*WORK TASK*.
Omit the images, then print each record below exactly as it reads.

*DATA SUPPLIED*.
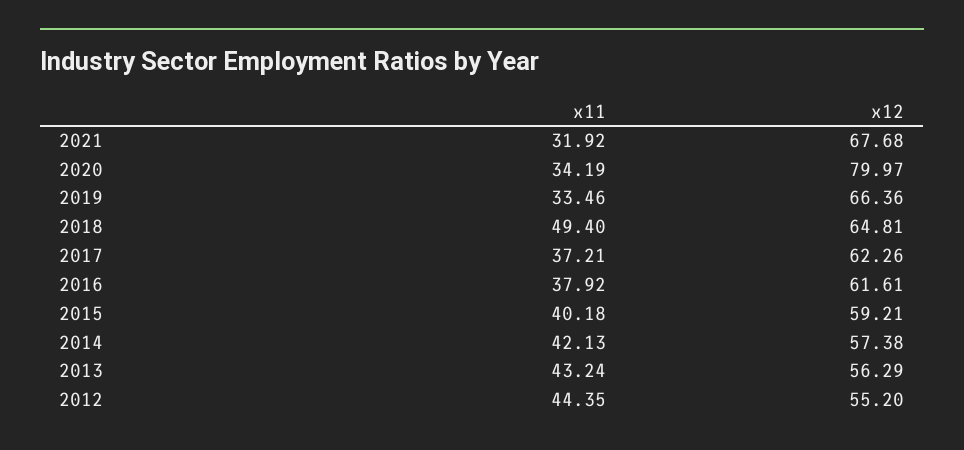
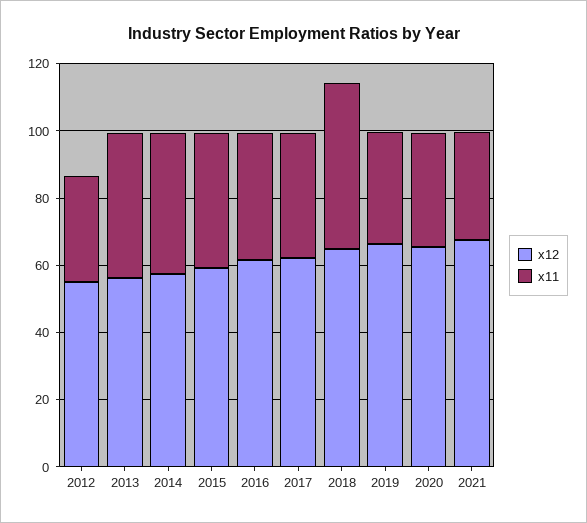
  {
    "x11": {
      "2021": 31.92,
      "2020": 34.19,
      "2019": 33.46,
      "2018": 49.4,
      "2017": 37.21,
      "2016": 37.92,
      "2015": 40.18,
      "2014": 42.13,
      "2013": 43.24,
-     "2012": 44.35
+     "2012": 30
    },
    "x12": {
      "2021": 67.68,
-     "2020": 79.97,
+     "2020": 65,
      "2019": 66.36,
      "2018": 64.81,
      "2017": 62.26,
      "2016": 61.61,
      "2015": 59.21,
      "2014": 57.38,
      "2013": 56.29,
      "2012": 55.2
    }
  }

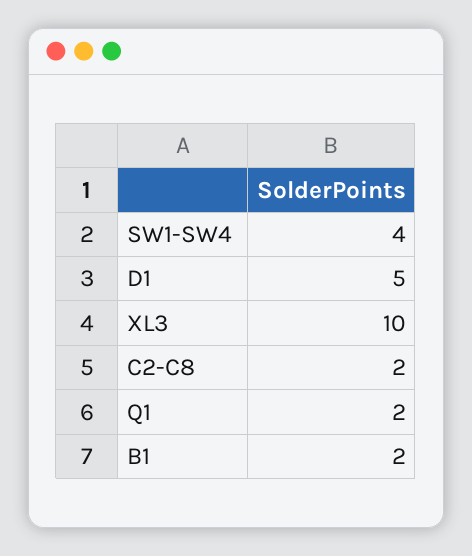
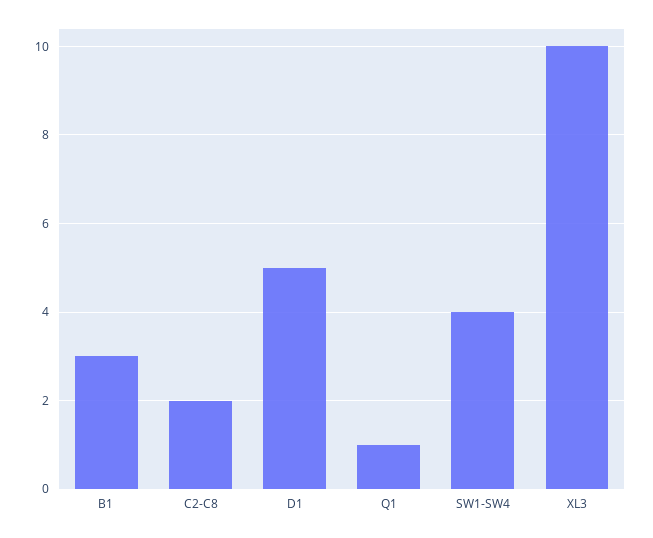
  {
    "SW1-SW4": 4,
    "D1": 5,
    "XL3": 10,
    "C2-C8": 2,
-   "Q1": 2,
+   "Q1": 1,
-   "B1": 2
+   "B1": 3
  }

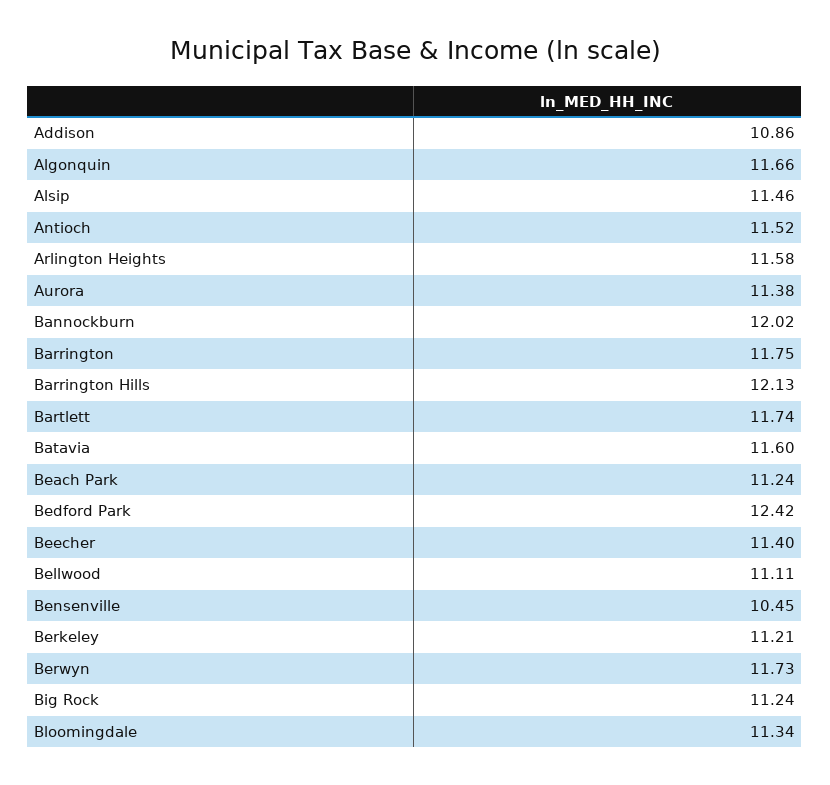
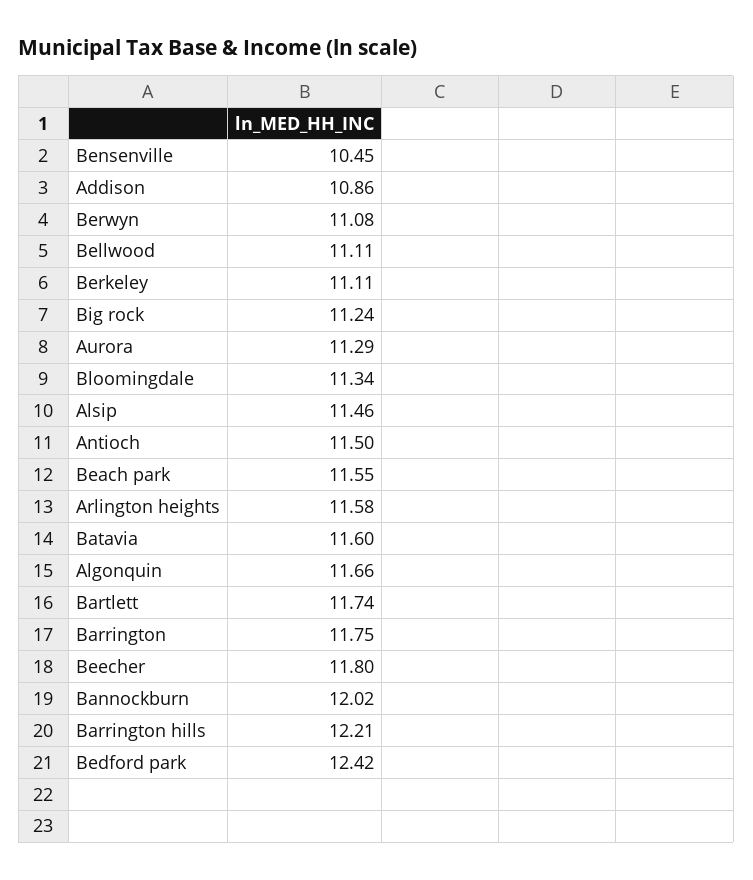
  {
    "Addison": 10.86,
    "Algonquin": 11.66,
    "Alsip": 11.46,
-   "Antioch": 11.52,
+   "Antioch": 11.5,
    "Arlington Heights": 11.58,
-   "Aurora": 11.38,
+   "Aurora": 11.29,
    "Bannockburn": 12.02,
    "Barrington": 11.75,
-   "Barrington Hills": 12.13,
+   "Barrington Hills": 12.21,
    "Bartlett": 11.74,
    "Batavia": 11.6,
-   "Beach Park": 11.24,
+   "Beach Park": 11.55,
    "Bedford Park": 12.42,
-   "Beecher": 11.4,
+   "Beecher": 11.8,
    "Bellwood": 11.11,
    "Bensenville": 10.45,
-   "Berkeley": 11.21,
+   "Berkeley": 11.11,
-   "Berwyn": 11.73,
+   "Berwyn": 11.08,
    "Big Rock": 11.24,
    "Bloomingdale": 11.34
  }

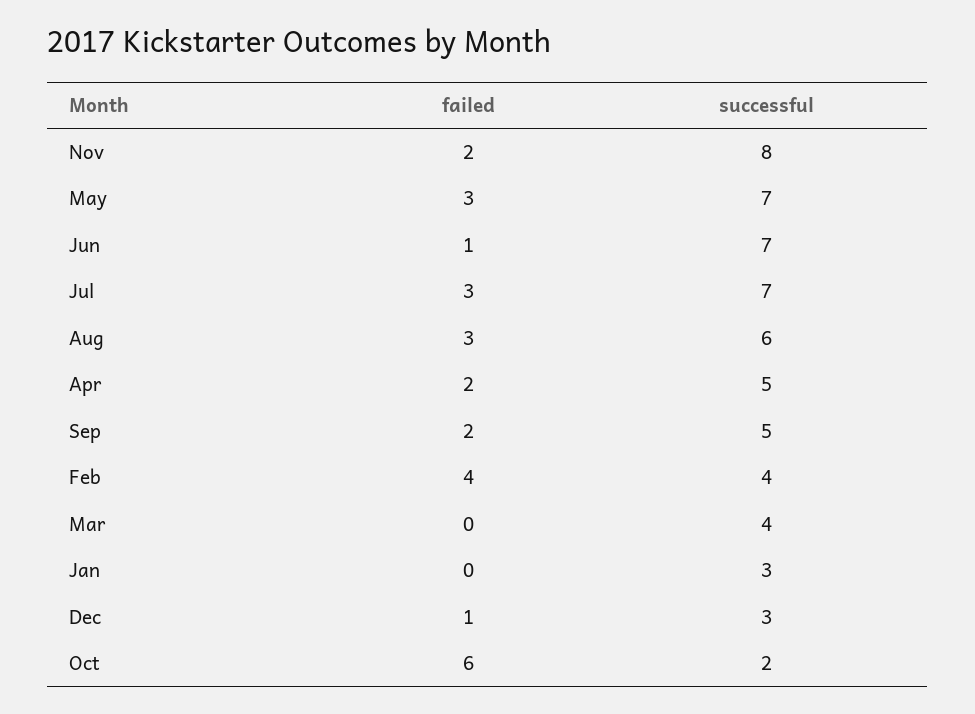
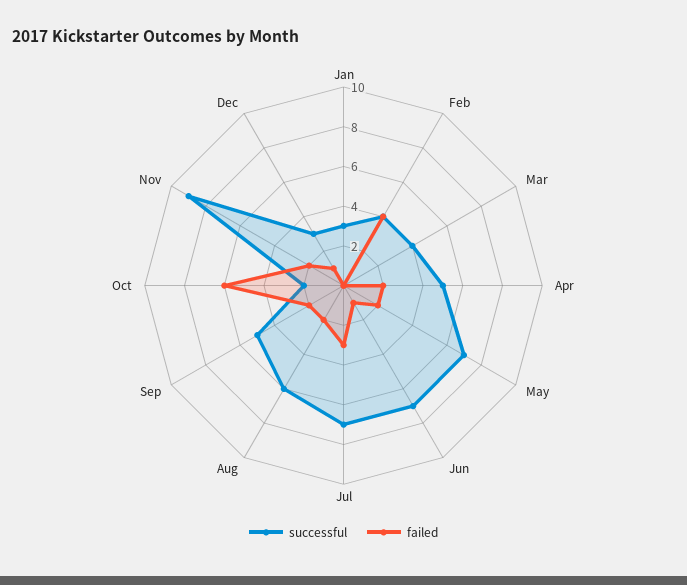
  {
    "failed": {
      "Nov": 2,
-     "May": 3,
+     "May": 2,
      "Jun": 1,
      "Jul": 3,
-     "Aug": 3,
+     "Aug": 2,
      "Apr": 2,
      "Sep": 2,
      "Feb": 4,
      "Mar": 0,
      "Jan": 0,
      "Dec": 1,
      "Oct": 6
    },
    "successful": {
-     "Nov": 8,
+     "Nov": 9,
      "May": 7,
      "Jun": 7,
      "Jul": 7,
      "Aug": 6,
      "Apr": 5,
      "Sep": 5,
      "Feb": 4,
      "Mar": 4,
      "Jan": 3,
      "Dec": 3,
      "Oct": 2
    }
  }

*OUTPUT OF THE EXERCISE*.
  {
    "x11": {
      "2021": 31.92,
      "2020": 34.19,
      "2019": 33.46,
      "2018": 49.4,
      "2017": 37.21,
      "2016": 37.92,
      "2015": 40.18,
      "2014": 42.13,
      "2013": 43.24,
-     "2012": 44.35
+     "2012": 30
    },
    "x12": {
      "2021": 67.68,
-     "2020": 79.97,
+     "2020": 65,
      "2019": 66.36,
      "2018": 64.81,
      "2017": 62.26,
      "2016": 61.61,
      "2015": 59.21,
      "2014": 57.38,
      "2013": 56.29,
      "2012": 55.2
    }
  }

  {
    "SW1-SW4": 4,
    "D1": 5,
    "XL3": 10,
    "C2-C8": 2,
-   "Q1": 2,
+   "Q1": 1,
-   "B1": 2
+   "B1": 3
  }

  {
    "Addison": 10.86,
    "Algonquin": 11.66,
    "Alsip": 11.46,
-   "Antioch": 11.52,
+   "Antioch": 11.5,
    "Arlington Heights": 11.58,
-   "Aurora": 11.38,
+   "Aurora": 11.29,
    "Bannockburn": 12.02,
    "Barrington": 11.75,
-   "Barrington Hills": 12.13,
+   "Barrington Hills": 12.21,
    "Bartlett": 11.74,
    "Batavia": 11.6,
-   "Beach Park": 11.24,
+   "Beach Park": 11.55,
    "Bedford Park": 12.42,
-   "Beecher": 11.4,
+   "Beecher": 11.8,
    "Bellwood": 11.11,
    "Bensenville": 10.45,
-   "Berkeley": 11.21,
+   "Berkeley": 11.11,
-   "Berwyn": 11.73,
+   "Berwyn": 11.08,
    "Big Rock": 11.24,
    "Bloomingdale": 11.34
  }

  {
    "failed": {
      "Nov": 2,
-     "May": 3,
+     "May": 2,
      "Jun": 1,
      "Jul": 3,
-     "Aug": 3,
+     "Aug": 2,
      "Apr": 2,
      "Sep": 2,
      "Feb": 4,
      "Mar": 0,
      "Jan": 0,
      "Dec": 1,
      "Oct": 6
    },
    "successful": {
-     "Nov": 8,
+     "Nov": 9,
      "May": 7,
      "Jun": 7,
      "Jul": 7,
      "Aug": 6,
      "Apr": 5,
      "Sep": 5,
      "Feb": 4,
      "Mar": 4,
      "Jan": 3,
      "Dec": 3,
      "Oct": 2
    }
  }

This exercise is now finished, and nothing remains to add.